Zachary S. Courtright
Advisor: Prof. Surya R. Kalidindi
will defend a doctoral thesis entitled,
Exploration of the Additive Manufacturing Process Development Space using High-throughput Mechanical Property Assays
On
Thursday, October 10 at 10:00 a.m.
CULC Room 141
And
Via Microsoft Teams
Committee
Prof. Surya R. Kalidindi - School of Materials Science and Engineering Georgia Institute of Technology (advisor)
Prof. David L. McDowell - School of Materials Science and Engineering Georgia Institute of Technology
Prof. Joshua P. Kacher - School of Materials Science and Engineering Georgia Institute of Technology
Prof. Richard W. Neu - School of Materials Science and Engineering Georgia Institute of Technology
Prof. Aaron Stebner - School of Materials Science and Engineering Georgia Institute of Technology
Prof. Naresh N. Thadhani - School of Materials Science and Engineering Georgia Institute of Technology
Dr. Brad L. Boyce - Sandia National Laboratory
Abstract
Additive Manufacturing (AM) of metals is a breakthrough technology that may fabricate parts more quickly and allow for the development of novel materials. Recent research has uncovered a variety of discrepancies in the development of AM processes which must be addressed. One such discrepancy is in the mechanical testing of AM samples so they may be optimized, qualified, and certified. This is mainly due to the highly anisotropic nature of AM builds and the costs associated with fabricating and testing mechanical test coupons. To mitigate this issue and find processing parameters that produce a sample with optimal mechanical properties, lower cost, High-Throughput (HT) mechanical testing protocols must be employed at multiple steps along the AM process development cycle.
In addition to the primary goal of developing and applying HT experimental protocols to better inform AM process development, it is critical to derive the greatest value from inherently limited experimental data. To address this challenge in part, collaborative research applied Machine Learning (ML) protocols informed by experimental data collected for this dissertation to both improve the throughput of mechanical test data analysis and generate Process-Structure-Property (PSP) linkages. This created a pathway toward the application of rapid experimental mechanical test data collection to inform ML models so Edisonian trial-and-error development methodologies may become less pertinent to the industrial infusion of new manufacturing technologies.

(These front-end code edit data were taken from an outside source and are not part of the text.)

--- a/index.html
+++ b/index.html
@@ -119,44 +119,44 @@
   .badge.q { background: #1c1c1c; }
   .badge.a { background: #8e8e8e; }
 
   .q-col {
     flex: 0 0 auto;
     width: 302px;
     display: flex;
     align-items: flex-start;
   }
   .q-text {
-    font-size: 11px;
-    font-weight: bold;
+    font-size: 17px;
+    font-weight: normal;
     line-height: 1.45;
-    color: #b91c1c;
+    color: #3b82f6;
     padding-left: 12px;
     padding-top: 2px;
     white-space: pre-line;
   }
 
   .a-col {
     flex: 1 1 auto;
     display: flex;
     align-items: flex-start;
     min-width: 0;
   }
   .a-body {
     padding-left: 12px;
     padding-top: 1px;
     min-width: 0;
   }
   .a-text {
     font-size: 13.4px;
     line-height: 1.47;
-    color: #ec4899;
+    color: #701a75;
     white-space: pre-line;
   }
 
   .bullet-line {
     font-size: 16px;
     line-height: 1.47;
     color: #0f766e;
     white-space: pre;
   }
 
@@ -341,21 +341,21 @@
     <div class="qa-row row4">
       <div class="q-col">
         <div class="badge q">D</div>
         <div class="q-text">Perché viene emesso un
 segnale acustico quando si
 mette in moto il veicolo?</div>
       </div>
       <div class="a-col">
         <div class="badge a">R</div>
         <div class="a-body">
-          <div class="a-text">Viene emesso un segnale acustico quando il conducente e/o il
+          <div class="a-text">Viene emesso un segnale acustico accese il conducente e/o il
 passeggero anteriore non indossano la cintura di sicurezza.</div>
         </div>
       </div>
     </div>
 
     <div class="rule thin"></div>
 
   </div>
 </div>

Indentation-type methods are ideal for mitigating the mechanical testing discrepancy in AM process or alloy development. Two primary benefits of indentation-type mechanical testing present themselves. 1). A significantly reduced sample volume compared to ASTM-E8 standard samples, and 2). A configuration that is highly conducive to HT automation. These two benefits lead to cost reductions concerning generating the relevant mechanical property data necessary to down-select AM process parameters, build orientations, alloys, and post-processing procedures. This cost reduction has the potential to convince AM developers to apply mechanical testing earlier in their development cycle, so they can reduce the number of builds or heat treatment cycles necessary to determine optimal processing windows.

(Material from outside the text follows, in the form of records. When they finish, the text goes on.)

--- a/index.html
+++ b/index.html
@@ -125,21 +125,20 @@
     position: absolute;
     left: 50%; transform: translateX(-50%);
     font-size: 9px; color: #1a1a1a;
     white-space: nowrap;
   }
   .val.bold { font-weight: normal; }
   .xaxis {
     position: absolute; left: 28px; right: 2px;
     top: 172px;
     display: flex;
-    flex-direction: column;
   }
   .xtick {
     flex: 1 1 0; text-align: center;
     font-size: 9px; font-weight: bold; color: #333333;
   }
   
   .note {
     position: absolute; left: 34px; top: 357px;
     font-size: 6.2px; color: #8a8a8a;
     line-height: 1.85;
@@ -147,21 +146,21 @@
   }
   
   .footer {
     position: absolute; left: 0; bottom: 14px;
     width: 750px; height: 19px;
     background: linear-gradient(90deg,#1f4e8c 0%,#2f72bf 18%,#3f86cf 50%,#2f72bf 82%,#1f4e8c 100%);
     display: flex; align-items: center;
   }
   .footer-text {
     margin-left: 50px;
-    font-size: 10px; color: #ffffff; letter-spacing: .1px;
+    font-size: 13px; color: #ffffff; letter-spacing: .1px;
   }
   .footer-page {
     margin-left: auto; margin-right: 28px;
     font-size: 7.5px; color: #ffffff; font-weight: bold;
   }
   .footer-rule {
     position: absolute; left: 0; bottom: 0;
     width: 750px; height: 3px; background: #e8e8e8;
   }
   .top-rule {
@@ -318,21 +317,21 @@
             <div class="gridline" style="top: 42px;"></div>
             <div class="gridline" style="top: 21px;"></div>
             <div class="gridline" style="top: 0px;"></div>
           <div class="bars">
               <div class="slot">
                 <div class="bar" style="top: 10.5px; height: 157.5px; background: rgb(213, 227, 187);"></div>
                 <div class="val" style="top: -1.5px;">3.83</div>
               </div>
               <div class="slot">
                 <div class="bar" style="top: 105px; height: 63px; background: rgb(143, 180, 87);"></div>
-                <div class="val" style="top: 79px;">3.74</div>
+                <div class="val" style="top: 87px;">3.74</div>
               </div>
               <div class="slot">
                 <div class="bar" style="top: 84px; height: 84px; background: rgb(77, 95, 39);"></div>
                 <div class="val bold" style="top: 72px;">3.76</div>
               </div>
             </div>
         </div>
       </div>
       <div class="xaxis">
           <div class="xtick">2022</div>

The research described in this dissertation focuses on adding to the already growing amount of indentation-type test data from spherical microindentation and Small Punch Test (SPT). It centers specifically on additive manufactured alloys relevant to aeronautical and astronautical applications. Known issues with AM of aerospace relevant materials, such as microstructural and property heterogeneity, were addressed by performing tests in multiple planes with respect to the build orientation of samples. SPT was a significant focus in this dissertation due to its ability to predict plastic mechanical properties such as yield strength, ultimate strength, and uniform elongation. The data produced with indentation-type tests was validated, in part, by standard ASTM-E8 tensile tests. The two primary end goals of the research within this dissertation were to use HT experimental data to enable the utilizion of proven ML protocols to produce reliable correlations between indentation-type mechanical test results, processing parameters, and microstructural features in AM samples and to develop HT experimental and data analysis protocols for SPT.